Alice, based in Melbourne, Australia, and owned in part by National Australia Bank Ltd, holds a portfolio of patents, including four that cover a computerized system for exchanging financial obligations. The company argues that when an invention requires the use of a computer, even if it involves an abstract idea, "it's patentable if the computer plays a significant role in the invention."

In July, a three-judge panel of the appeals court agreed with Alice in a split decision. But dissenting Judge Sharon Prost criticized the majority for flouting Supreme Court precedent.

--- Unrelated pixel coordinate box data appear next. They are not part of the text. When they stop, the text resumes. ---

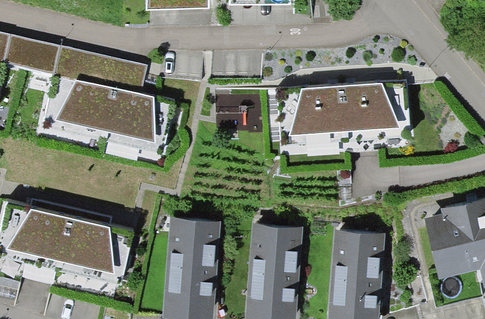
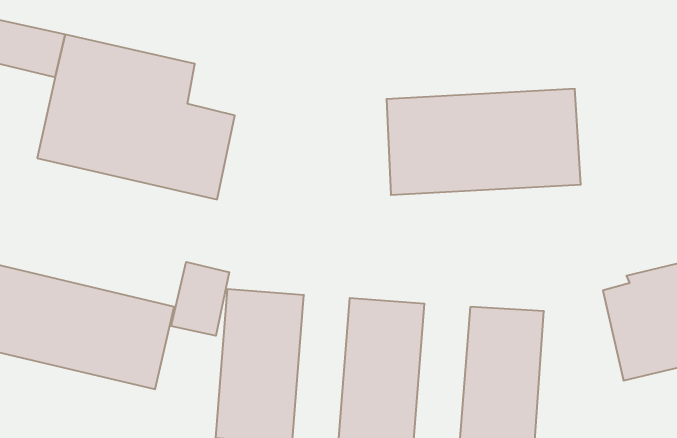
building: none -> [171,262,229,336]

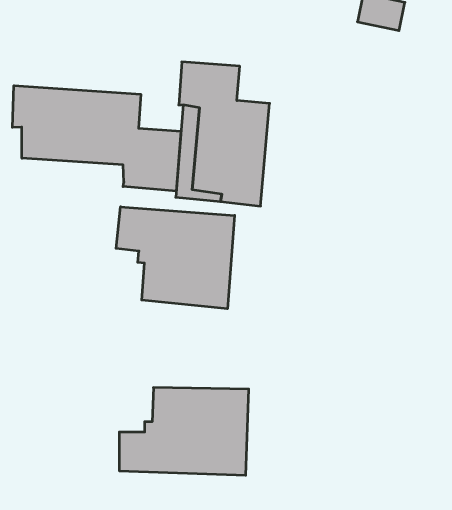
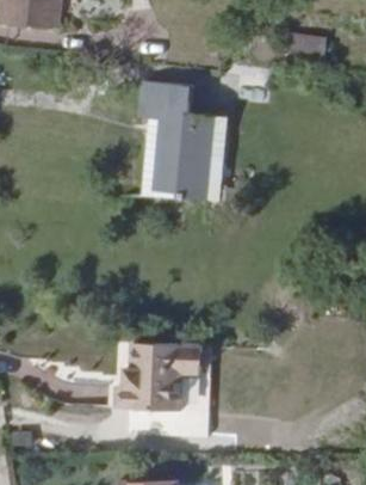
building: [12,86,181,191] -> none
building: [116,207,235,309] -> none

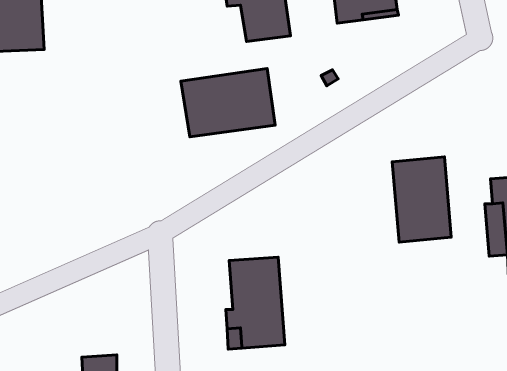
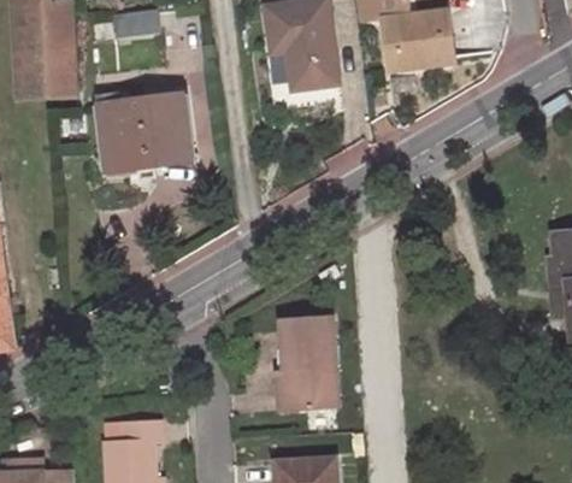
building: [181,69,275,137] -> [94,95,194,167]
building: [392,157,451,242] -> none

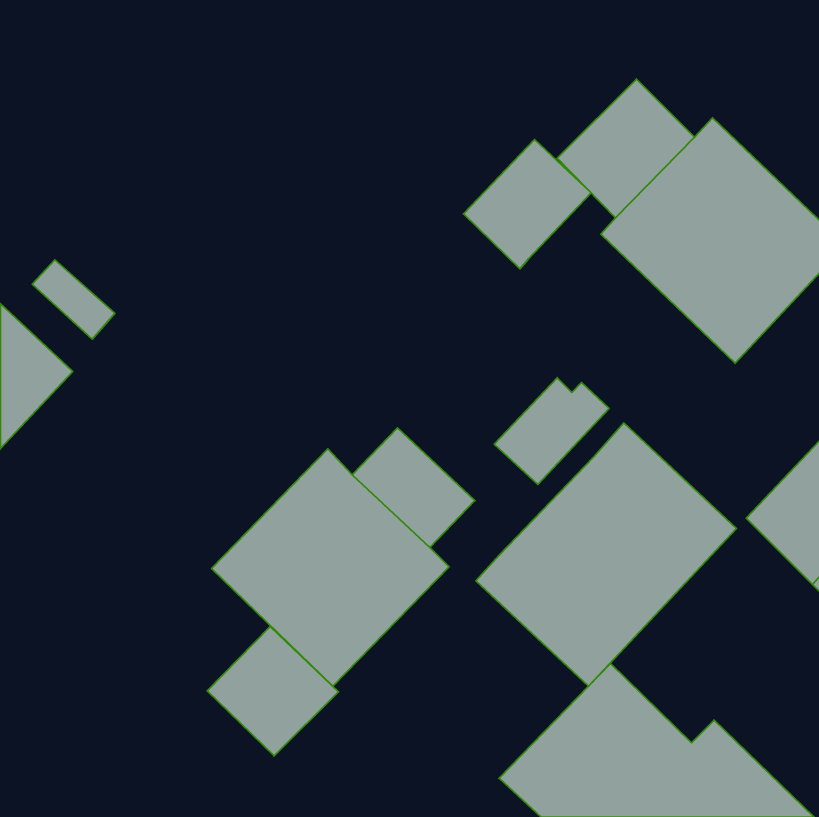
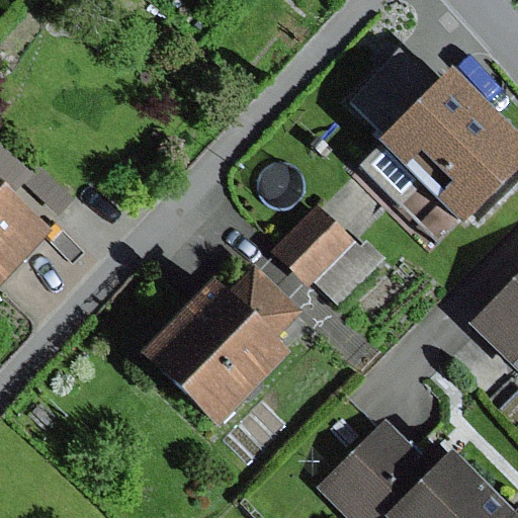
building: [463,140,591,269] -> [273,203,353,284]
building: [476,423,736,686] -> none
building: [207,626,338,756] -> none

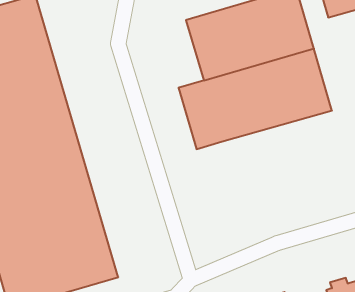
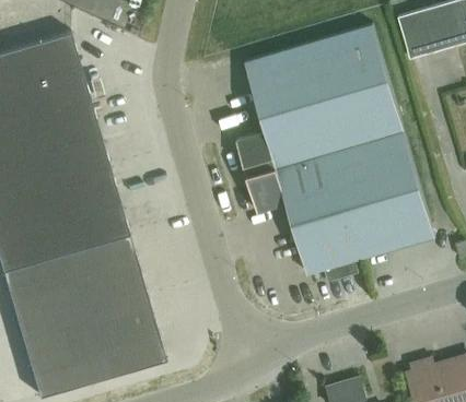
building: none -> [286,167,434,274]

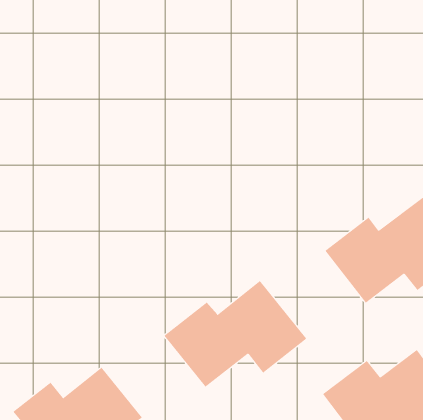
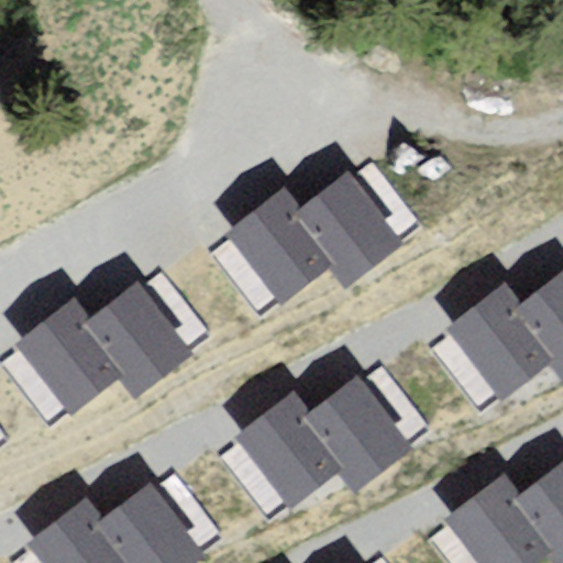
building: none -> [233,165,408,299]
building: none -> [23,275,198,409]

CLS was later granted its petition to re-argue the case before the full court.

CLS, which originally brought the case in 2007, has argued that Alice's patents seek to monopolize an idea that's long been a part of financial transactions.

"Computer-implemented methods are important to the economy, and we hope this case can shed some light" on the law in the area, CLS attorney Mark Perry, of the law firm Gibson Dunn & Crutcher, said in an interview.

An attorney for Alice declined to comment, citing the pending litigation.

Many technology and Internet companies worry that too many patents have been granted for simple ideas, hindering others from building innovations using those principles. They say this slows technology development, though other companies, including smaller developers and individuals, say inventors deserve legal protections for their innovations.

Google, Dell Inc and Facebook filed a friend-of-the-court brief criticizing the appeals panel's earlier decision.

They wrote that "bare-bones patents" like Alice's do not innovate enough on their own to deserve patent protection. "The real work comes later, when others undertake the innovative task of developing concrete applications," they wrote.

LinkedIn Corp, Twitter and others also submitted a friend-of-the-court brief, arguing against too much leniency in granting patents, though they did not pledge support for either side in the case.

International Business Machines Corp, on the other hand, filed a brief saying most software inventions qualify for patent protection. IBM, which has topped the list of U.S. patent recipients for 20 years, cautioned the court against creating a strict rule that would further limit protection, though it did not side with either party in the lawsuit.

John Vandenberg, an attorney at the law firm Klarquist Sparkman who filed the brief for the LinkedIn and Twitter group, said a finding in favor of CLS could allow judges to throw out other lawsuits immediately if they determine a patent covers an abstract idea.

The case comes after two Supreme Court decisions involving similar issues of patent eligibility.

In Bilski v. Kappos, the high court found in 2010 that a business-method patent for guarding against investment risk was an abstract idea and could not be patented. Last March, in Mayo v. Prometheus, the court ruled that a company could not patent a diagnostic process involving blood tests because observations about natural phenomena cannot be protected.

The case is CLS Bank International et al v. Alice Corporation Pty Ltd, U.S. Court of Appeals for the Federal Circuit, No. 11-1301.